Stile e tematiche di Ungaretti
La maggior parte dei testi di questa raccolta nasce in trincea ed è un diario dal fronte.
I temi della raccolta sono la drammatica esperienza della guerra, lo stato di sospensione tra la vita e la morte, il bisogno di sentirsi in armonia con la natura e la scoperta della fraternità con gli altri uomini.
Ungaretti vuole andare oltre la scrittura di un diario di guerra, infatti tenta di decifrare il mistero della vita attraverso la vita; e con la “parola” prova a riportare alla luce ciò che rimane nell’abisso dell’inconscio.
All’inizio Ungaretti fu un interventista, ma poi la vita di trincea fu per lui l’esperienza collettiva per eccellenza, infatti sviluppò un atteggiamento di totale rifiuto della guerra che fece maturare in lui la consapevolezza della precarietà umana e della solidarietà universale.
Le scelte stilistiche sono: la frantumazione del verso, la sinteticità del contenuto e la scarnificazione della parola.

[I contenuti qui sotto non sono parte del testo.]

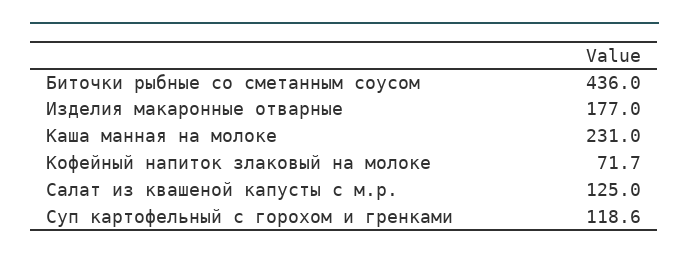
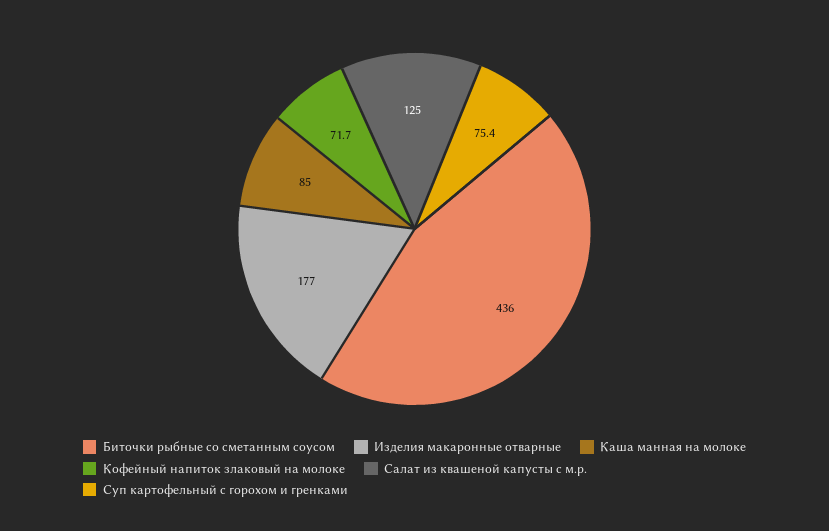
Каша манная на молоке: 231 -> 85
Суп картофельный с горохом и гренками: 118.6 -> 75.4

Per Ungaretti la poesia deve essere scarna ed essenziale, ha il compito di riportare alla luce ciò che è sepolto nel profondo dell’anima.

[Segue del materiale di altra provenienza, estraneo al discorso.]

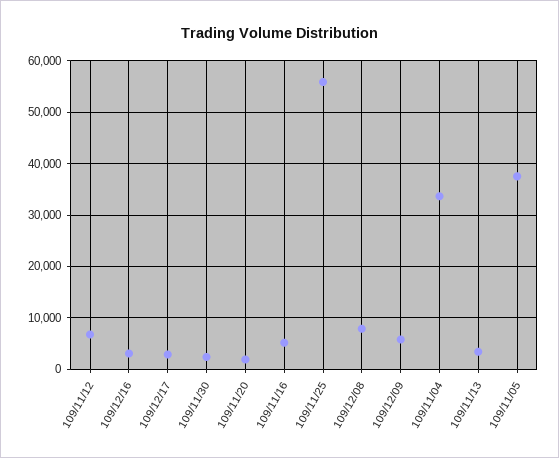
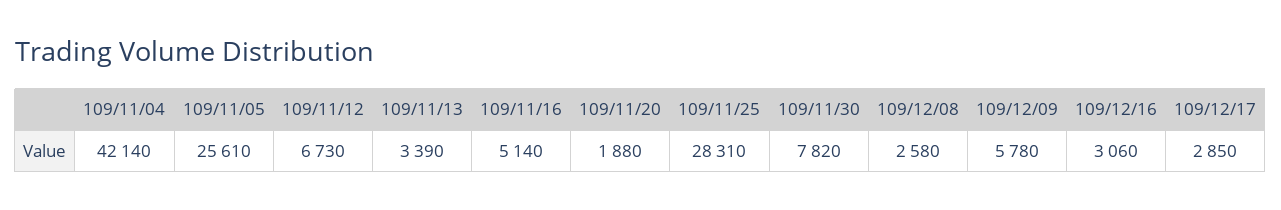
109/11/30: 2000 -> 7820
109/11/25: 56000 -> 28310
109/12/08: 8000 -> 2580
109/11/04: 34000 -> 42140
109/11/05: 38000 -> 25610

Evoluzione stilistica di Ungaretti
Sentimento del tempo è una raccolta che comprende i testi scritti durante l’affermazione del fascismo. Al paesaggio del Carso o a quello parigino, sostituisce la campagna romana o Roma stessa, dove in quegli anni viveva. La parola diventa musicale e suggestiva.
Il Dolore e la maturità poetica
L’ultima fase della produzione di Ungaretti si apre con la raccolta Il Dolore, dove si intrecciano il dramma personale per la morte del fratello e del figlio e quello collettivo provocato dalla Seconda guerra mondiale. Il poeta abbandona la ricerca formale degli anni precedenti per ricorrere a un’espressione più viva e immediata, la parola infatti è gridata, per esprimere la disperazione.
Domande da interrogazione
- Qual è l'origine del Futurismo e come si è diffuso?

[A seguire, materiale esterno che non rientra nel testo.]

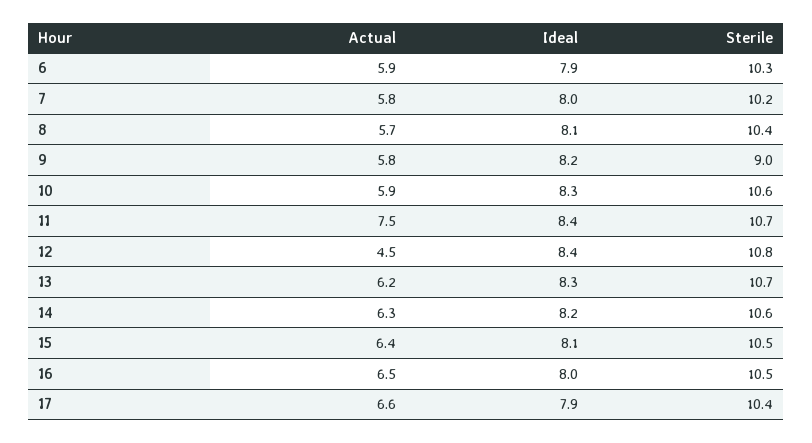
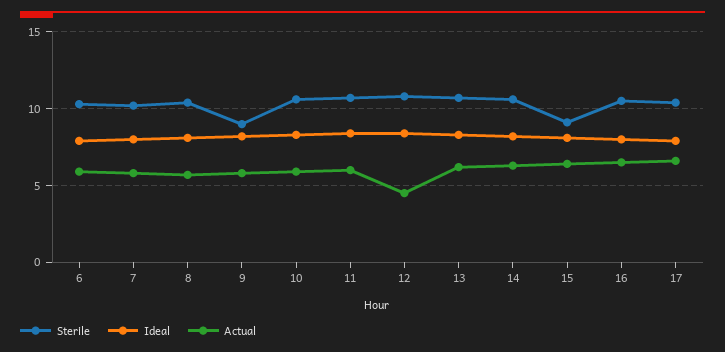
Actual, 11: 7.5 -> 6
Sterile, 15: 10.5 -> 9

- Quali sono i temi principali celebrati dai futuristi?
- Qual è l'importanza di Ungaretti nella poesia italiana e quali esperienze influenzano la sua scrittura?
- Come si caratterizza lo stile poetico di Ungaretti?
- Quali temi emergono nell'ultima fase della produzione di Ungaretti?
Il Futurismo nacque ufficialmente a Parigi nel 1909 con il "Manifesto del Futurismo" di Marinetti e si diffuse rapidamente in tutta Europa.
I futuristi esaltavano la modernità, la velocità, il dinamismo, le automobili e la guerra, considerata un mezzo per distruggere e rifondare il mondo.
Ungaretti, nato ad Alessandria d'Egitto e combattente nella Prima guerra mondiale, scrisse poesie che riflettono la drammatica esperienza della guerra e la precarietà della vita, sviluppando un rifiuto della guerra stessa.
Lo stile di Ungaretti è caratterizzato dalla frantumazione del verso, dalla sinteticità e dalla scarnificazione della parola, con l'intento di riportare alla luce ciò che è sepolto nell'anima.
Nella raccolta "Il Dolore", Ungaretti affronta il dramma personale per la perdita di familiari e il dolore collettivo della Seconda guerra mondiale, utilizzando un'espressione più immediata e viva.